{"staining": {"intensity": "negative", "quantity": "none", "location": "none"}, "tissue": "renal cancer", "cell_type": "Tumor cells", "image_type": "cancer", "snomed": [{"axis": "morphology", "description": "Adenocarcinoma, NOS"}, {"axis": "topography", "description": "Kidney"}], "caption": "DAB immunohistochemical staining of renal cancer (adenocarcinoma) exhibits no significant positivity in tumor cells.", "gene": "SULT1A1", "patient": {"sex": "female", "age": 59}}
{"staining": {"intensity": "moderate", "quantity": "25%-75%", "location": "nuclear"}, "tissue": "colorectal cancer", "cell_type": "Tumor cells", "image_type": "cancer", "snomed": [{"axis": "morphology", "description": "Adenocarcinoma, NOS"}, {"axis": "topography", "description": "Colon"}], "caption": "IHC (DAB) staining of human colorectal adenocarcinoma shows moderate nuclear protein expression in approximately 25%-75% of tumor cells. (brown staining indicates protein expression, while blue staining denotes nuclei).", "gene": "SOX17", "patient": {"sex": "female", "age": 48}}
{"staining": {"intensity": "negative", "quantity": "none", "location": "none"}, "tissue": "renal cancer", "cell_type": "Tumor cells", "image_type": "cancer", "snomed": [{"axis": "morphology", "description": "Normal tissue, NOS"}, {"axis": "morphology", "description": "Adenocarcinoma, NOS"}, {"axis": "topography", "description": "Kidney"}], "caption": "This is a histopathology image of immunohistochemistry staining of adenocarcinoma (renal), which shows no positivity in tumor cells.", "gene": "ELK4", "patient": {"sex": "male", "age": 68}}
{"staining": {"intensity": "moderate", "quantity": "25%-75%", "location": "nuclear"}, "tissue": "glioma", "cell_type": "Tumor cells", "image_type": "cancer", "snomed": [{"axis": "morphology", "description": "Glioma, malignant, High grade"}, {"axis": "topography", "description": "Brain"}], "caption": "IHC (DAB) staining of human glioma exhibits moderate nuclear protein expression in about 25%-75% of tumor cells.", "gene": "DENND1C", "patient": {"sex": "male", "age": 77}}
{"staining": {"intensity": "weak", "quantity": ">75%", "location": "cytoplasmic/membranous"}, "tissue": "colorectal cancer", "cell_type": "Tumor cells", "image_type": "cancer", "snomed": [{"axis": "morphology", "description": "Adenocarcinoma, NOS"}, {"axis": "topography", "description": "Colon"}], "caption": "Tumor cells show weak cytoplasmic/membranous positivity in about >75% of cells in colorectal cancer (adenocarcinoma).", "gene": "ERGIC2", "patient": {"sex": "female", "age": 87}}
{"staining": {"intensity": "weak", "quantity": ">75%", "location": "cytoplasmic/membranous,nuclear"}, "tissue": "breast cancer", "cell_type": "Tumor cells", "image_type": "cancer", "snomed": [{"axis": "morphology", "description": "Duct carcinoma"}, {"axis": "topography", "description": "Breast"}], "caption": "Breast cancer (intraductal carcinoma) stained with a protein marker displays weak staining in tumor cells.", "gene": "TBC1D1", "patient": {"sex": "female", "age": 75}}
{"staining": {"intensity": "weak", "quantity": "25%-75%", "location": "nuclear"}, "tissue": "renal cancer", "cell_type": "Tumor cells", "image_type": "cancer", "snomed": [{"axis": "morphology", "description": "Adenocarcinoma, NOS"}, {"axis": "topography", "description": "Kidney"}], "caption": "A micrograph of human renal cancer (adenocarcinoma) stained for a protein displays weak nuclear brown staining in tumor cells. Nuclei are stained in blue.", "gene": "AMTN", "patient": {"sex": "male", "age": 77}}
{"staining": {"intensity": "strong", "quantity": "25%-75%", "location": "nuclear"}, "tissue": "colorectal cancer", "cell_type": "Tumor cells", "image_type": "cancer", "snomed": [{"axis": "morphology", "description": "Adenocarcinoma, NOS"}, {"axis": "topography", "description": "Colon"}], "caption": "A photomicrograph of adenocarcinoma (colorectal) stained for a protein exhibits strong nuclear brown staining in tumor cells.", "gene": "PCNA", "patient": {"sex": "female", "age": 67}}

◇ ◇ ◇

• [Goal of the exercise]: Please give back every line of the listing exactly as it stands.

• [Response]:
{"staining": {"intensity": "negative", "quantity": "none", "location": "none"}, "tissue": "renal cancer", "cell_type": "Tumor cells", "image_type": "cancer", "snomed": [{"axis": "morphology", "description": "Adenocarcinoma, NOS"}, {"axis": "topography", "description": "Kidney"}], "caption": "DAB immunohistochemical staining of renal cancer (adenocarcinoma) exhibits no significant positivity in tumor cells.", "gene": "SULT1A1", "patient": {"sex": "female", "age": 59}}
{"staining": {"intensity": "moderate", "quantity": "25%-75%", "location": "nuclear"}, "tissue": "colorectal cancer", "cell_type": "Tumor cells", "image_type": "cancer", "snomed": [{"axis": "morphology", "description": "Adenocarcinoma, NOS"}, {"axis": "topography", "description": "Colon"}], "caption": "IHC (DAB) staining of human colorectal adenocarcinoma shows moderate nuclear protein expression in approximately 25%-75% of tumor cells. (brown staining indicates protein expression, while blue staining denotes nuclei).", "gene": "SOX17", "patient": {"sex": "female", "age": 48}}
{"staining": {"intensity": "negative", "quantity": "none", "location": "none"}, "tissue": "renal cancer", "cell_type": "Tumor cells", "image_type": "cancer", "snomed": [{"axis": "morphology", "description": "Normal tissue, NOS"}, {"axis": "morphology", "description": "Adenocarcinoma, NOS"}, {"axis": "topography", "description": "Kidney"}], "caption": "This is a histopathology image of immunohistochemistry staining of adenocarcinoma (renal), which shows no positivity in tumor cells.", "gene": "ELK4", "patient": {"sex": "male", "age": 68}}
{"staining": {"intensity": "moderate", "quantity": "25%-75%", "location": "nuclear"}, "tissue": "glioma", "cell_type": "Tumor cells", "image_type": "cancer", "snomed": [{"axis": "morphology", "description": "Glioma, malignant, High grade"}, {"axis": "topography", "description": "Brain"}], "caption": "IHC (DAB) staining of human glioma exhibits moderate nuclear protein expression in about 25%-75% of tumor cells.", "gene": "DENND1C", "patient": {"sex": "male", "age": 77}}
{"staining": {"intensity": "weak", "quantity": ">75%", "location": "cytoplasmic/membranous"}, "tissue": "colorectal cancer", "cell_type": "Tumor cells", "image_type": "cancer", "snomed": [{"axis": "morphology", "description": "Adenocarcinoma, NOS"}, {"axis": "topography", "description": "Colon"}], "caption": "Tumor cells show weak cytoplasmic/membranous positivity in about >75% of cells in colorectal cancer (adenocarcinoma).", "gene": "ERGIC2", "patient": {"sex": "female", "age": 87}}
{"staining": {"intensity": "weak", "quantity": ">75%", "location": "cytoplasmic/membranous,nuclear"}, "tissue": "breast cancer", "cell_type": "Tumor cells", "image_type": "cancer", "snomed": [{"axis": "morphology", "description": "Duct carcinoma"}, {"axis": "topography", "description": "Breast"}], "caption": "Breast cancer (intraductal carcinoma) stained with a protein marker displays weak staining in tumor cells.", "gene": "TBC1D1", "patient": {"sex": "female", "age": 75}}
{"staining": {"intensity": "weak", "quantity": "25%-75%", "location": "nuclear"}, "tissue": "renal cancer", "cell_type": "Tumor cells", "image_type": "cancer", "snomed": [{"axis": "morphology", "description": "Adenocarcinoma, NOS"}, {"axis": "topography", "description": "Kidney"}], "caption": "A micrograph of human renal cancer (adenocarcinoma) stained for a protein displays weak nuclear brown staining in tumor cells. Nuclei are stained in blue.", "gene": "AMTN", "patient": {"sex": "male", "age": 77}}
{"staining": {"intensity": "strong", "quantity": "25%-75%", "location": "nuclear"}, "tissue": "colorectal cancer", "cell_type": "Tumor cells", "image_type": "cancer", "snomed": [{"axis": "morphology", "description": "Adenocarcinoma, NOS"}, {"axis": "topography", "description": "Colon"}], "caption": "A photomicrograph of adenocarcinoma (colorectal) stained for a protein exhibits strong nuclear brown staining in tumor cells.", "gene": "PCNA", "patient": {"sex": "female", "age": 67}}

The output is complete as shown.